# Excerpted text:
These dataframes are sorted by morning and evening rush hours. They have average entires and exits per hour along with the census data containing the median income and estimate for young women with STEM degrees both by zip code. All four of these variables have their own repsective percentile ranks, which will come into play below.

In [None]:
def read_pickle(filename):
    with open('/Users/samfunk/ds/metis/metis-project-one/' + filename, 'rb') as pf:
        return pickle.load(pf)

morning = read_pickle('morning_rush.pkl')
evening = read_pickle('evening_rush.pkl')

## Calculate Station Score for morning and evening rush hours

For this section, two scores are calculated for each station, one for the morning rush hours and one for the evevning ones. Using the percentiles from the imported dataframe, we will apply weights for each stations' values. The weights used for each parameter may be adjusted given the organization's preferences. For now, we decided to assign both station traffic and young women in STEM a 0.4 and income a 0.2. This allotment allows traffic and women both to be doubly important when compared to income, which tends to crowd out the other variables given a larger weight in a city like New York.

In [None]:
def score(df, weights, time):
    '''
    IN: df = imported pickle file dataframes, weights = list of weights (must sum to 1), time = dummy string for function conditional
    OUT: new df column 'score'
    '''
    station_weight = weights[0]
    income_weight = weights[1]
    stem_weight = weights[2]
    
    df.rename(columns={'Average Entries Per Hour, Percentile': 'entries_rank', 'Average Exits Per Hour, Percentile': 'exits_rank', 'Median income (dollars); Estimate; Households, Percentile': 'median_income_rank', 'Demographic, Percentile': 'stem_rank'})

# Task prompt:
Answer these about the excerpt on station scores:
1. What weight is given to income?
2. Which file is loaded into the variable evening?
3. In the score function, what new name does the column 'Demographic, Percentile' get?

# Data shown:
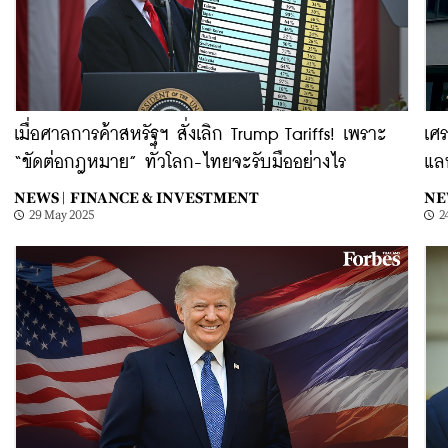
เมื่อศาลการค้าสหรัฐฯ สั่งเลิก Trump Tariffs! เพราะ
เศร
“ขัดต่อกฎหมาย” ทั่วโลก-ไทยจะรับมืออย่างไร
แลน
NEWS |
FINANCE & INVESTMENT
NE
29 May 2025
2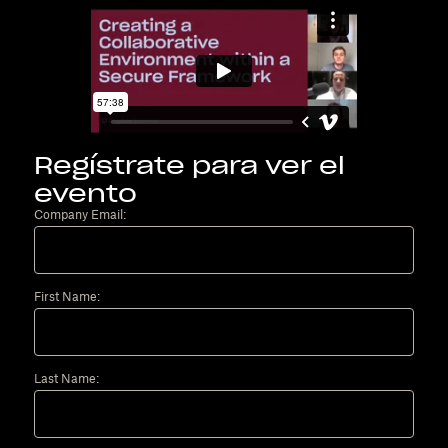
Regístrate para ver el
evento
Company Email:
First Name:
Last Name: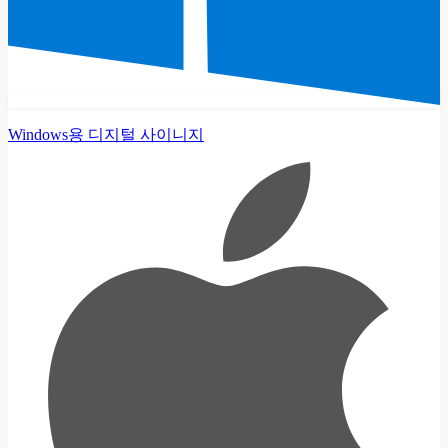
Windows용 디지털 사이니지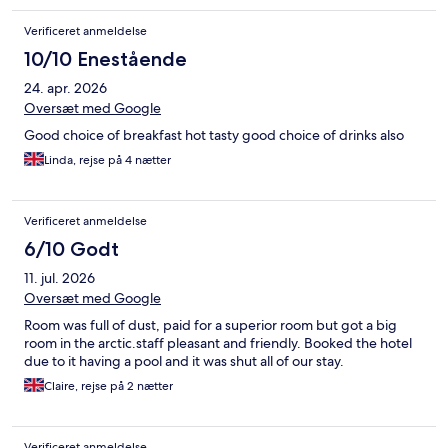
Verificeret anmeldelse
10/10 Enestående
24. apr. 2026
Oversæt med Google
Good choice of breakfast hot tasty good choice of drinks also
Linda, rejse på 4 nætter
Verificeret anmeldelse
6/10 Godt
11. jul. 2026
Oversæt med Google
Room was full of dust, paid for a superior room but got a big
room in the arctic.staff pleasant and friendly. Booked the hotel
due to it having a pool and it was shut all of our stay.
Claire, rejse på 2 nætter
Verificeret anmeldelse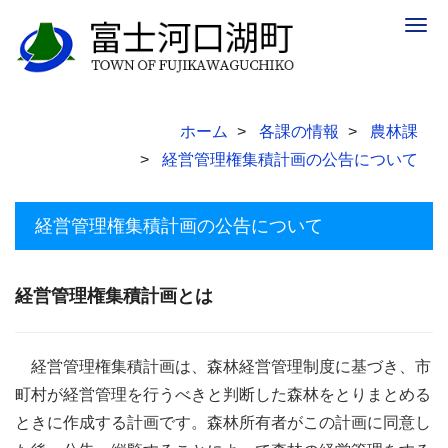
Togg
navig
ホーム
各課の情報
農林課
経営管理権集積計画の公告について
経営管理権集積計画の公告について
経営管理権集積計画とは
経営管理権集積計画は、森林経営管理制度に基づき、市
町村が経営管理を行うべきと判断した森林をとりまとめる
ときに作成する計画です。森林所有者がこの計画に同意し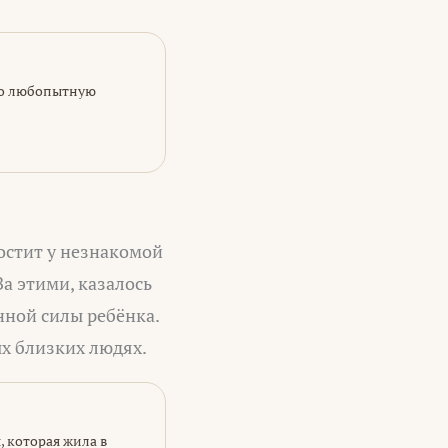
ьно любопытную
остит у незнакомой
а этими, казалось
ной силы ребёнка.
ых близких людях.
, которая жила в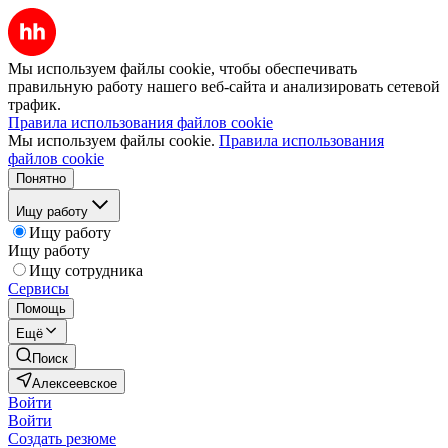
Мы используем файлы cookie, чтобы обеспечивать
правильную работу нашего веб-сайта и анализировать сетевой
трафик.
Правила использования файлов cookie
Мы используем файлы cookie.
Правила использования
файлов cookie
Понятно
Ищу работу
Ищу работу
Ищу работу
Ищу сотрудника
Сервисы
Помощь
Ещё
Поиск
Алексеевское
Войти
Войти
Создать резюме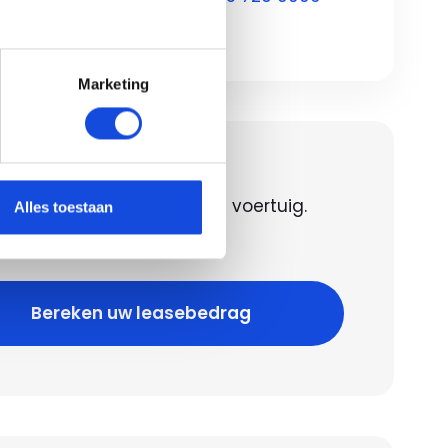
Marketing
en uw leasebedrag
 het leasebedrag voor dit voertuig.
Alles toestaan
 geld lenen kost ook geld!
Bereken uw leasebedrag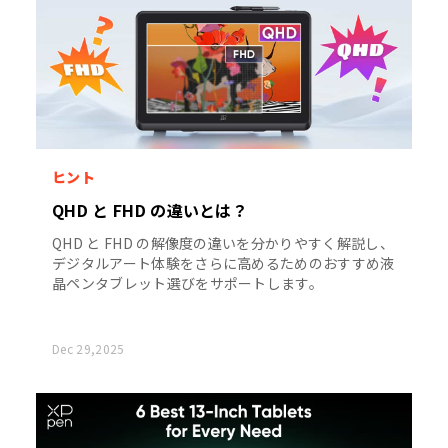
ヒント
QHD と FHD の違いとは？
QHD と FHD の解像度の違いを分かりやすく解説し、
デジタルアート体験をさらに高めるためのおすすめ液
晶ペンタブレット選びをサポートします。
Dec 29,2025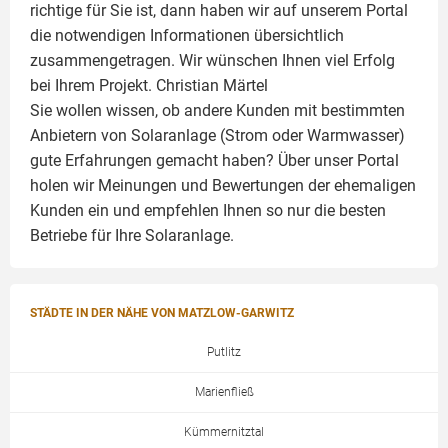
richtige für Sie ist, dann haben wir auf unserem Portal
die notwendigen Informationen übersichtlich
zusammengetragen. Wir wünschen Ihnen viel Erfolg
bei Ihrem Projekt.
Christian Märtel
Sie wollen wissen, ob andere Kunden mit bestimmten
Anbietern von Solaranlage (Strom oder Warmwasser)
gute Erfahrungen gemacht haben? Über unser Portal
holen wir Meinungen und Bewertungen der ehemaligen
Kunden ein und empfehlen Ihnen so nur die besten
Betriebe für Ihre
Solaranlage
.
STÄDTE IN DER NÄHE VON MATZLOW-GARWITZ
Putlitz
Marienfließ
Kümmernitztal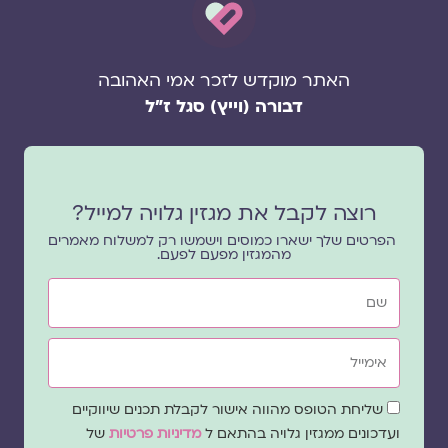
האתר מוקדש לזכר אמי האהובה
דבורה (וייץ) סגל ז"ל
רוצה לקבל את מגזין גלויה למייל?
הפרטים שלך ישארו כמוסים וישמשו רק למשלוח מאמרים
מהמגזין מפעם לפעם.
שם
אימייל
שדה
שליחת הטופס מהווה אישור לקבלת תכנים שיווקיים
הסכמה
ועדכונים ממגזין גלויה בהתאם ל
מדיניות פרטיות
של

# Written response:
1. 0.2
2. evening_rush.pkl
3. stem_rank